I would try him again and put the horse into a few situations where it would potentially nap, like stopping at the school gate then ask him to walk round again, also ask if you can hack him down the road or lane alone and see what happens, I have one that will nap alone while out hacking this is a confidence thing though as he has not done much and never alone, so when he gets worried he stops and can lift his front feet to spin so its a kind of rear, I now try not to take him anywhere too far or scary so he feels safe and I have got off a few times, mine never does it in the school though as this is where he has been ridden most so feels safer, I have only had this horse since November and I know they never hacked him at his previous home so I have to cut him some slack and hope in time he gets better.
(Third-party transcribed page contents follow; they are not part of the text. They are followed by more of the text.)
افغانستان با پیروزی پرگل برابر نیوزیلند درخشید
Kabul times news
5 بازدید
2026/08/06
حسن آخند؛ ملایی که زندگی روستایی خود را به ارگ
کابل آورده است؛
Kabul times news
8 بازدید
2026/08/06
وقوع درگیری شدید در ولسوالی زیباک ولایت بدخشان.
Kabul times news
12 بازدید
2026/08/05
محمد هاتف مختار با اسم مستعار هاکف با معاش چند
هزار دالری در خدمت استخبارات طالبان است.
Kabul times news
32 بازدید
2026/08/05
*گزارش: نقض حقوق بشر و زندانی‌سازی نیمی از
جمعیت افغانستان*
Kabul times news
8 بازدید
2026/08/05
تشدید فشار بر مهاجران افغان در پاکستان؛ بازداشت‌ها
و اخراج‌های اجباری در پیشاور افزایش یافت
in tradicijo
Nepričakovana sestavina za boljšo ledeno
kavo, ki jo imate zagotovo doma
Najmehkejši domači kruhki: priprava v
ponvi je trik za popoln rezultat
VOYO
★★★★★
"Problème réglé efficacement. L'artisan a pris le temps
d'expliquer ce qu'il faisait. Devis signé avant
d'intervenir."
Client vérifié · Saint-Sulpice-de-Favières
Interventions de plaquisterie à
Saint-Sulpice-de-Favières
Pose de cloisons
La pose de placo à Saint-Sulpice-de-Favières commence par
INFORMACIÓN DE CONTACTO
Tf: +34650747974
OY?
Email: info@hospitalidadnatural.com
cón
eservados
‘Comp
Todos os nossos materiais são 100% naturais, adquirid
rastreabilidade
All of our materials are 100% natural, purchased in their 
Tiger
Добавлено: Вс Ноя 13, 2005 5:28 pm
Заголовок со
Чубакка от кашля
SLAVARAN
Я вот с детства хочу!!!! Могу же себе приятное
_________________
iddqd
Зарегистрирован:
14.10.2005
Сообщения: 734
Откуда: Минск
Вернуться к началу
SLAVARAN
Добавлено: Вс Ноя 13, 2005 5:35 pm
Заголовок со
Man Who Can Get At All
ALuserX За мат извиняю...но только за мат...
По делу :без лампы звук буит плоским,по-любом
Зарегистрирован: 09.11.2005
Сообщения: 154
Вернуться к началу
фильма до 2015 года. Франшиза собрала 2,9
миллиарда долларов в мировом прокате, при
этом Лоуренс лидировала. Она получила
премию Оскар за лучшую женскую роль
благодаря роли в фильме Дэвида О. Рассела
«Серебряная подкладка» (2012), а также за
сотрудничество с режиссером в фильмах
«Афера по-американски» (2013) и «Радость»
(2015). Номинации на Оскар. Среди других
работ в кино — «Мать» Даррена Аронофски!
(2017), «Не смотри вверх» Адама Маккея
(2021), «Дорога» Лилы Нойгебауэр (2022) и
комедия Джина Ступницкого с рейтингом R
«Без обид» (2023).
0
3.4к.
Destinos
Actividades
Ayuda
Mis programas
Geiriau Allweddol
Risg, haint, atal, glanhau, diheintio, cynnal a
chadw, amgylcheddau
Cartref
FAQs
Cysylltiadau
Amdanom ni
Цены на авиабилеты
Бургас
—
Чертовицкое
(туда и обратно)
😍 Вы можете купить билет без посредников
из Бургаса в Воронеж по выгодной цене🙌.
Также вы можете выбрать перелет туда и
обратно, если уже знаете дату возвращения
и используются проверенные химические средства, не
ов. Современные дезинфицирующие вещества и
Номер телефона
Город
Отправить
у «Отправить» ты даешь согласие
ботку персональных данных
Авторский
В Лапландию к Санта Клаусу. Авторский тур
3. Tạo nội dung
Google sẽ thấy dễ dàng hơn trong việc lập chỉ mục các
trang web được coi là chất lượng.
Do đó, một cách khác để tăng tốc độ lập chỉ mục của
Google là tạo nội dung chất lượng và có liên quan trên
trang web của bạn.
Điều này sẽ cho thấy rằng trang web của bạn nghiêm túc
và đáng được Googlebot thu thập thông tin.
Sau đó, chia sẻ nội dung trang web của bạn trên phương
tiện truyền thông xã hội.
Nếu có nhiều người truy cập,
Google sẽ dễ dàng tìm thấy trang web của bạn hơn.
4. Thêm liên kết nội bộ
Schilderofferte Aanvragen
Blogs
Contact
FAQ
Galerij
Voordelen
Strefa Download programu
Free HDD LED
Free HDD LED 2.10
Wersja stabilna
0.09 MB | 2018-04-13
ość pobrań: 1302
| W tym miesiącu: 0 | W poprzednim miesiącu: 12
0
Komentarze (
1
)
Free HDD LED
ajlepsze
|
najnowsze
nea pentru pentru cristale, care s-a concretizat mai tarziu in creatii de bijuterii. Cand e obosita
Thing is buying from a dealer is a risk napping could be one reason why his being sold, if your a confident rider and not much worries you it might be all he needs to get him through it, if his veen ridden by someone who backs off and gets nervous it will only have made him worse, its a risk but only you can decide if its a risk worth taking.


----------



## Marydoll (22 January 2015)

If youre having doubts walk away unless youre prepared to possibly take on something with an issue you might need to work with.


----------



## Louiseandmaddie (23 January 2015)

Hi everyone. thanks for all your help. x


----------



## SusieT (23 January 2015)

If its feet left the floor I'd have got off an walked away. I have no interest in a crushed pelvis


----------